Para Bruno Bioni, a privacidade deve ser entendida como uma liberdade negativa. Isto é, trata-se do direito de todo indivíduo de retrair a atenção alheia sobre a sua pessoa. Em outros termos, é a capacidade de a pessoa sair do espaço público e entrar no espaço privado, em que não se submete à observação. As pessoas se comportam de maneiras diferentes quando sabem que estão sendo observadas, bem como sofrem constrangimentos quando estão sob escrutínio. Diante disso, o direito à intimidade e à livre condução da vida privada são considerados direitos fundamentais dentro do nosso ordenamento jurídico. Como se pode observar, o direito à privacidade é bastante amplo e envolve questões triviais, que não podem ser entendidas como proteção de dados pessoais, como a inviolabilidade do domicílio e da correspondência e o direito à não ingerência estatal sobre a vida privada.

O direito de proteção de dados pessoais, em contrapartida, não é uma liberdade negativa, mas um direito positivo. Quando se fala de dados pessoais, não se trabalha com a dicotomia entre espaço público e privado. O direito à proteção de dados está relacionado às garantias que a pessoa tem em relação aos seus dados, sejam estes privados ou públicos. Isto é, as pessoas têm o direito de determinar a extensão e a finalidade da exploração dos seus dados pessoais. O termo cunhado para abranger estes direitos foi a autodeterminação informacional, que é o que as leis de proteção de dados tem buscado garantir.

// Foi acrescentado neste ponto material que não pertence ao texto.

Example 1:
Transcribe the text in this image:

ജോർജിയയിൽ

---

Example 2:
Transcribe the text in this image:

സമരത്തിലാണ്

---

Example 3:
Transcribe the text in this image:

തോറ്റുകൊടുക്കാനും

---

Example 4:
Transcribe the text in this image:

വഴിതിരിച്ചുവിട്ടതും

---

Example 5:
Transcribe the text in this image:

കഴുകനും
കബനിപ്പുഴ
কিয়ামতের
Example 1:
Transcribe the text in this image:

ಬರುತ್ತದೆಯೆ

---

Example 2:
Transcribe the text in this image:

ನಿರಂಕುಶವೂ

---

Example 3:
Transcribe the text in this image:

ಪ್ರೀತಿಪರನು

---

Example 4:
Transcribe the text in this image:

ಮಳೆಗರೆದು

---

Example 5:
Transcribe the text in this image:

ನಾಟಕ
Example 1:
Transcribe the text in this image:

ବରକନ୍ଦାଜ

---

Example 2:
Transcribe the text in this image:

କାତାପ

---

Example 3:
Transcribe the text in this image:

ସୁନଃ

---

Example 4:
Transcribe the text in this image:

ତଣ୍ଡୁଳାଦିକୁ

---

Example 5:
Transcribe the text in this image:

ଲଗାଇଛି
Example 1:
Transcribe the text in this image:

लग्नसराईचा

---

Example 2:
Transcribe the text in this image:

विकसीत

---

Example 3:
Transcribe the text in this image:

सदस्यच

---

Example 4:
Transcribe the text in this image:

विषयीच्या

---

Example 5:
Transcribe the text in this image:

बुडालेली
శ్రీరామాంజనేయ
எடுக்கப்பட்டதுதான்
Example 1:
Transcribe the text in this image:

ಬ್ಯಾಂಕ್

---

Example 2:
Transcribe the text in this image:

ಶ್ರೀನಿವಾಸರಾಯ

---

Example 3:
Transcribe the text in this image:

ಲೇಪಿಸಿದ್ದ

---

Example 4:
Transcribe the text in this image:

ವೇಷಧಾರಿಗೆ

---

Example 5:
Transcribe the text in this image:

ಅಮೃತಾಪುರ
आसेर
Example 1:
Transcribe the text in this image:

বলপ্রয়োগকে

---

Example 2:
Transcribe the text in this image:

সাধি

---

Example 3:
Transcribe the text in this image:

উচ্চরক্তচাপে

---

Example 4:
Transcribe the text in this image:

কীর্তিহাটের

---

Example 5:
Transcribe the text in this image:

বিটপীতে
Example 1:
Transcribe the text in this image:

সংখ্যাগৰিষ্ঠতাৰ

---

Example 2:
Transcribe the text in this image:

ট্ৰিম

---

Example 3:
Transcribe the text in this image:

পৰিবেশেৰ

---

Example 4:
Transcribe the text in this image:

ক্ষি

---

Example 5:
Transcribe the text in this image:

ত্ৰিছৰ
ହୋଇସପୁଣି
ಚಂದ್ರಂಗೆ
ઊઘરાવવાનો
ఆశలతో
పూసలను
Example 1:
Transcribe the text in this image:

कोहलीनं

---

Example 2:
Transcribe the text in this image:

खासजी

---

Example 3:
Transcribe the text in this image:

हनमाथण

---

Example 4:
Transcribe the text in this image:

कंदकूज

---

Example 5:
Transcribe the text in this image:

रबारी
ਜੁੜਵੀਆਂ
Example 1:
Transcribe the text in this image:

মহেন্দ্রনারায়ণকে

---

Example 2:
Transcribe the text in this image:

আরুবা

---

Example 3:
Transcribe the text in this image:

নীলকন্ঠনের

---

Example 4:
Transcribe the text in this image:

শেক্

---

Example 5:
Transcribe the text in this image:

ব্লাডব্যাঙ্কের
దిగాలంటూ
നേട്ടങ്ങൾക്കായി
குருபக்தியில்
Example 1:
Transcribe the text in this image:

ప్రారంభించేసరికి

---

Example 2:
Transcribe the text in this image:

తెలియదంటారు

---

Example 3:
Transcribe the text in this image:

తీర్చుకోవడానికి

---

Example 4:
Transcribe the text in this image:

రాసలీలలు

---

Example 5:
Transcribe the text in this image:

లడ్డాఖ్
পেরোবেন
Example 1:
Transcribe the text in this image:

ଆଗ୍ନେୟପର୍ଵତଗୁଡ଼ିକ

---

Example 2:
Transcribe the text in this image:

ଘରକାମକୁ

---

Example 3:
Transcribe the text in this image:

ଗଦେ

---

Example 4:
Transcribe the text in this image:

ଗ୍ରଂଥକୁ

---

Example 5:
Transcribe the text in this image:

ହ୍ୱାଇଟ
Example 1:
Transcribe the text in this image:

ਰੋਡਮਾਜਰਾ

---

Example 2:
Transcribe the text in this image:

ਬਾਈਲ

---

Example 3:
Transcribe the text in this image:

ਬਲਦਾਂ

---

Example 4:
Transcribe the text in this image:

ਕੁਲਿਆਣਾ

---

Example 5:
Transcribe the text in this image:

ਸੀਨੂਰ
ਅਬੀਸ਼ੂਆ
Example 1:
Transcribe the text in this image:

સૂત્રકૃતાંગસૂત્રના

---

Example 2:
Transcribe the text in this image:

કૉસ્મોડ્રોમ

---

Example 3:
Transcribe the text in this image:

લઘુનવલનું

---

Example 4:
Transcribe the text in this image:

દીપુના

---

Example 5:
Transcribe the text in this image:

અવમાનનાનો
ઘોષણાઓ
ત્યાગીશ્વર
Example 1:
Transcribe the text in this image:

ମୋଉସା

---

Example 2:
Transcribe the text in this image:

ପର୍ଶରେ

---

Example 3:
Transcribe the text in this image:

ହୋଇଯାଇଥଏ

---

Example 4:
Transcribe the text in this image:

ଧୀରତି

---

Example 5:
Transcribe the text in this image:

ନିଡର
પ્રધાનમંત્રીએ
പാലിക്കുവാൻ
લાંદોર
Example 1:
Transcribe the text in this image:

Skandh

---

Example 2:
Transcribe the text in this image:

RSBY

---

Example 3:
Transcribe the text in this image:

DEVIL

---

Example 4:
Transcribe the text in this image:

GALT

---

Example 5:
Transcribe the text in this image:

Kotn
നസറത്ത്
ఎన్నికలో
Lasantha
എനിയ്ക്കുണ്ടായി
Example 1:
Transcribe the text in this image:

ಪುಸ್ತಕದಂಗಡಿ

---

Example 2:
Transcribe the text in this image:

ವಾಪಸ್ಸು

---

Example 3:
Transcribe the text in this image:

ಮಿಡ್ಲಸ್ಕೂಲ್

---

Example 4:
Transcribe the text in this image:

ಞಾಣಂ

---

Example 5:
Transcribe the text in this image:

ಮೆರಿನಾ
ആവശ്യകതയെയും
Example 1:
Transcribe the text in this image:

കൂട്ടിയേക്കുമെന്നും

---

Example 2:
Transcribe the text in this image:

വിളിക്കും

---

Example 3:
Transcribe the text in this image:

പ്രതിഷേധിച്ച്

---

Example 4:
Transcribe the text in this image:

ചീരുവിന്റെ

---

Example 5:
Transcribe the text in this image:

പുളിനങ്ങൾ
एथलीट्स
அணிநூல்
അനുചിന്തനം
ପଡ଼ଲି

Um exemplo da importância prática desta distinção conceitual é o caso do site Tudo Sobre Todos, uma plataforma que raspa informações de bases de dados públicos, como cartórios e registros civis, e monta perfis relativamente detalhados sobre as pessoas, contendo informações sobre a propriedade de imóveis, parentesco e registro de empresas. Os perfis podem ser comprados nessa plataforma. Como a fontes dos dados são públicas, não se poderia argumentar que havia violações do direito à privacidade dos alvos dos perfis. Todavia, esse tipo de exploração de dados pessoais está abarcado pelo direito à proteção de dados pessoais, já que este também abrange não só a defesa da intimidade, mas também a garantia de que os dados, concedidos à uma entidade pública ou privada, só serão explorados para a finalidade a que foram concedidos.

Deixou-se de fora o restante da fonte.